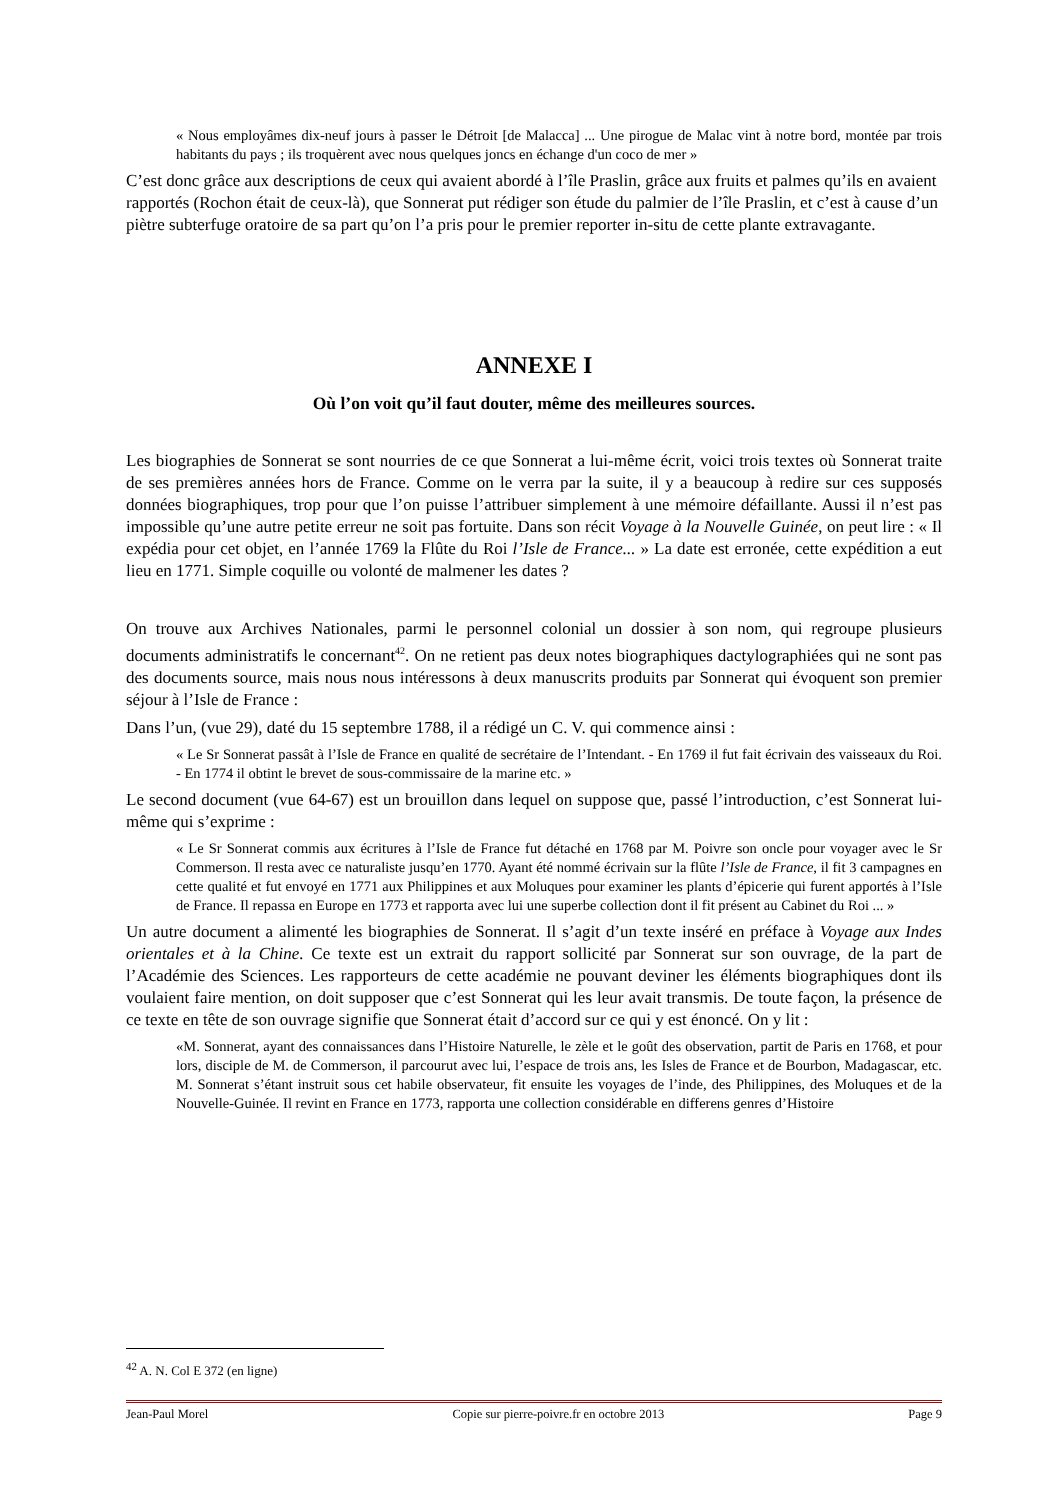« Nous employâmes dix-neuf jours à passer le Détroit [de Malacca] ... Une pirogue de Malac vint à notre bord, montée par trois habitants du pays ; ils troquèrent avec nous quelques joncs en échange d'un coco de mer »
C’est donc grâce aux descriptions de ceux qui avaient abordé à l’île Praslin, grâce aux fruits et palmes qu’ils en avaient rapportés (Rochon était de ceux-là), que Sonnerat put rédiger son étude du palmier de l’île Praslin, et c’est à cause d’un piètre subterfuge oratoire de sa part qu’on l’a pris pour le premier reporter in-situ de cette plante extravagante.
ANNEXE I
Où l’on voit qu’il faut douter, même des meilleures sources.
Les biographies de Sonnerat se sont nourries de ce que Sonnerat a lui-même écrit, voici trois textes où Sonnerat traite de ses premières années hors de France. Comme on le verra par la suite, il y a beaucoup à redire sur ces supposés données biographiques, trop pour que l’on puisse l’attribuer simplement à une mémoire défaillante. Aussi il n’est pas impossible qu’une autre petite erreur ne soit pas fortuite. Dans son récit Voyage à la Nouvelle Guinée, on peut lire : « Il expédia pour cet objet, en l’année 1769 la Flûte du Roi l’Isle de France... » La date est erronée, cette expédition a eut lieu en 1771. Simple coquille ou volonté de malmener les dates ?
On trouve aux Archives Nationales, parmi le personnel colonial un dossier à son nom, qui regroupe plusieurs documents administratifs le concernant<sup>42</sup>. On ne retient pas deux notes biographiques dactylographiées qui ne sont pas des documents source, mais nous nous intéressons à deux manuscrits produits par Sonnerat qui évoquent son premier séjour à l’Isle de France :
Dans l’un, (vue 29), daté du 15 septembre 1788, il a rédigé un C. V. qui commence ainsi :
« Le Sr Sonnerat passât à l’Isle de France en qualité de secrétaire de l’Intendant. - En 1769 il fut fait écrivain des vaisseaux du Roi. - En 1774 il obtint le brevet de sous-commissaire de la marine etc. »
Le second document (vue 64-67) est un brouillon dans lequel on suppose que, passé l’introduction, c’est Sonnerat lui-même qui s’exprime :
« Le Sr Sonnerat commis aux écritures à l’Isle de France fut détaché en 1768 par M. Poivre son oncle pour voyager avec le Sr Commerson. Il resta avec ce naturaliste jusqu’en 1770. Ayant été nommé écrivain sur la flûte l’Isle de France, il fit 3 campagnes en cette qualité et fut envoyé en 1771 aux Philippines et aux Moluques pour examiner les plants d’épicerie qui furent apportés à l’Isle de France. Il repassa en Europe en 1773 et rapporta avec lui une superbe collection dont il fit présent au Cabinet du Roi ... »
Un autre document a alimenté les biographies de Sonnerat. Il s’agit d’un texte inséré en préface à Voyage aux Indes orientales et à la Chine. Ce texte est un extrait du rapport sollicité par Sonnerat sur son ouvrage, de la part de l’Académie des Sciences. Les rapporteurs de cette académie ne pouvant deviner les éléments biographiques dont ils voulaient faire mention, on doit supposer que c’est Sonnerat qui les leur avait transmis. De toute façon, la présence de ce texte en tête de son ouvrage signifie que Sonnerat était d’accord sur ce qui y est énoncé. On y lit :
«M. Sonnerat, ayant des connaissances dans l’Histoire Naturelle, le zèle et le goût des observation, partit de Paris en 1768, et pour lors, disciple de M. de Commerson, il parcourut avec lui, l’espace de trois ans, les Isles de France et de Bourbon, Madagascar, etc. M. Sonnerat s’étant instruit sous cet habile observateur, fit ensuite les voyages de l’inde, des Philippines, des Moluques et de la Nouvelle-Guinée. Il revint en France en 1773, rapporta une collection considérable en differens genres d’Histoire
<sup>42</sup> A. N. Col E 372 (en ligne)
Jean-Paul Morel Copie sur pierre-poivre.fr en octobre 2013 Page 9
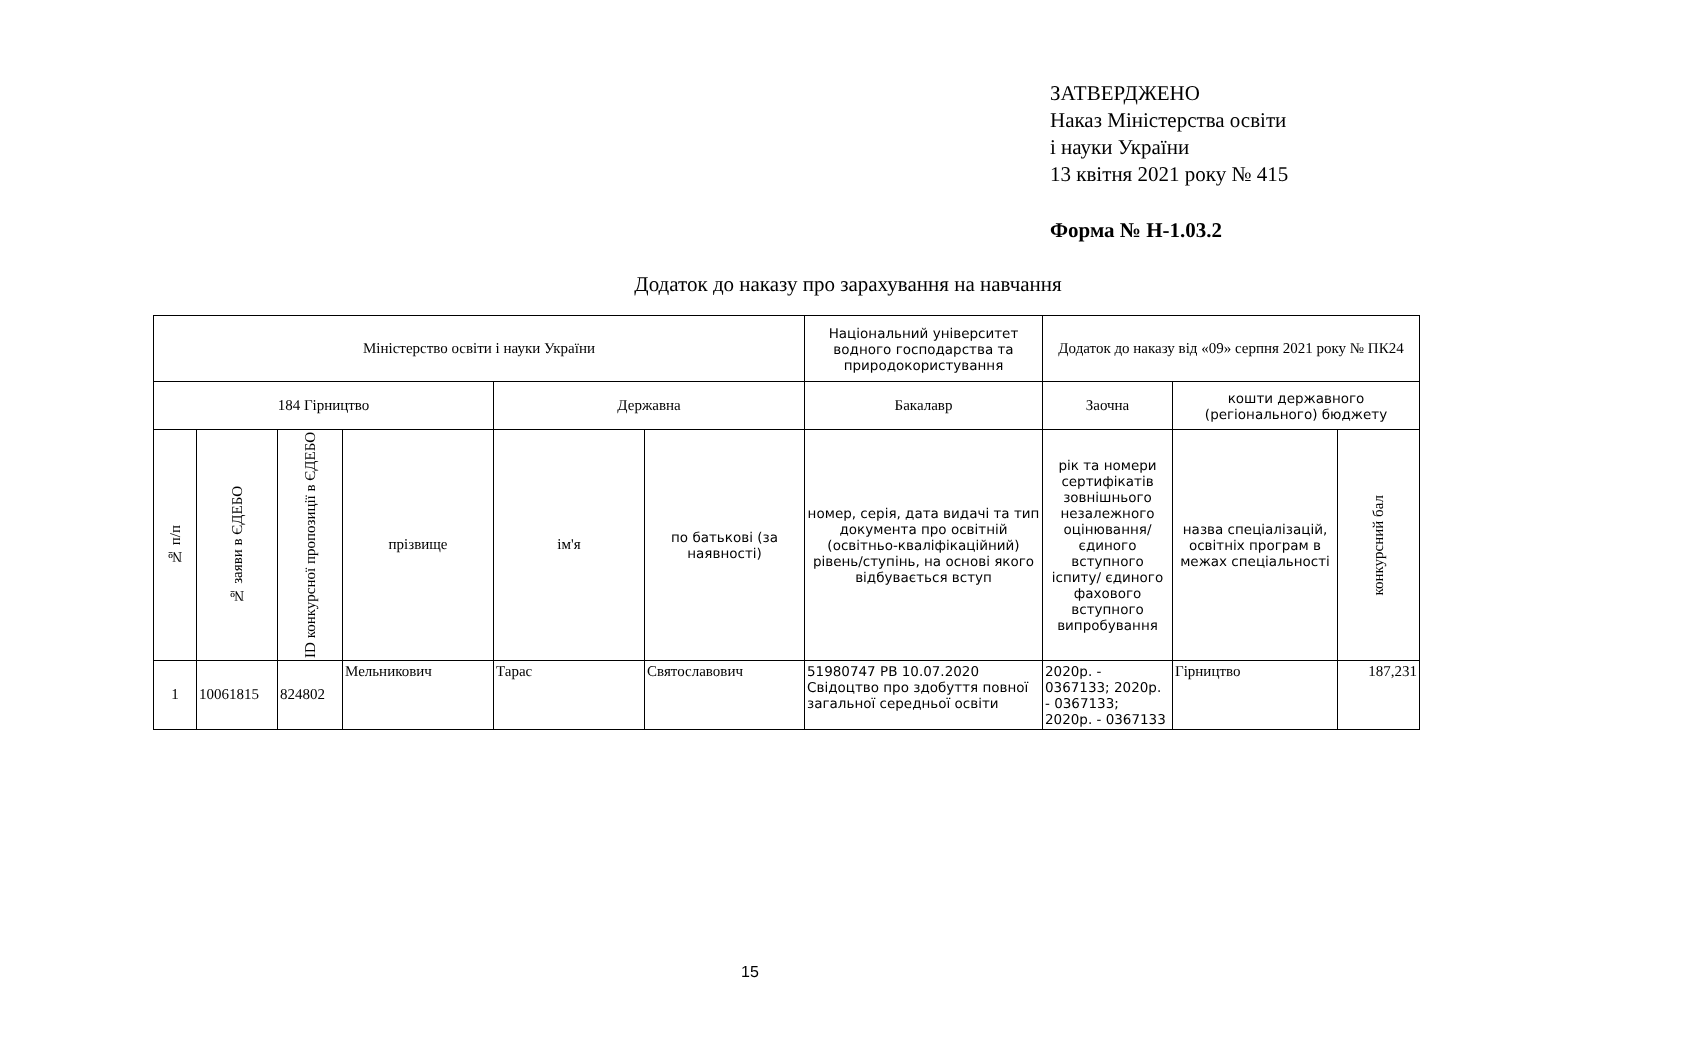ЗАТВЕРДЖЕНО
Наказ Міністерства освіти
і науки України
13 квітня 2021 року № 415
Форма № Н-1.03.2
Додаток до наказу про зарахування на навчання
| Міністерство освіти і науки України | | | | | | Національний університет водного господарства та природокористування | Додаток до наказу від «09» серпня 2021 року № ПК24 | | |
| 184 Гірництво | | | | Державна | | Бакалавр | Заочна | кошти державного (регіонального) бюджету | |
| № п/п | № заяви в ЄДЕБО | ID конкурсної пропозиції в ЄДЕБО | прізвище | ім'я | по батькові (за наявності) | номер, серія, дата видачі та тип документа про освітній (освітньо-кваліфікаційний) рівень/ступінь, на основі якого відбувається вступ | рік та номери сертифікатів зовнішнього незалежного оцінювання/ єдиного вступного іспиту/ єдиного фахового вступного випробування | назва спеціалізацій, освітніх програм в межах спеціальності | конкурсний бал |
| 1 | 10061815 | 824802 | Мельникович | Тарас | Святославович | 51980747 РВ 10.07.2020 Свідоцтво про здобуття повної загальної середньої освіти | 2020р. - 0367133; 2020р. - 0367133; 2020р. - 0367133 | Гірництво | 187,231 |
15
================
• **Problem to solve**: Of all the material above, only the lines from the one that has "ЗАТВЕРДЖЕНО" down to the one that has "бюджету | |" are to be written out, exactly and with both ends included. Pictures are skipped.

• **Response to this exercise**:
ЗАТВЕРДЖЕНО
Наказ Міністерства освіти
і науки України
13 квітня 2021 року № 415
Форма № Н-1.03.2
Додаток до наказу про зарахування на навчання
| Міністерство освіти і науки України | | | | | | Національний університет водного господарства та природокористування | Додаток до наказу від «09» серпня 2021 року № ПК24 | | |
| 184 Гірництво | | | | Державна | | Бакалавр | Заочна | кошти державного (регіонального) бюджету | |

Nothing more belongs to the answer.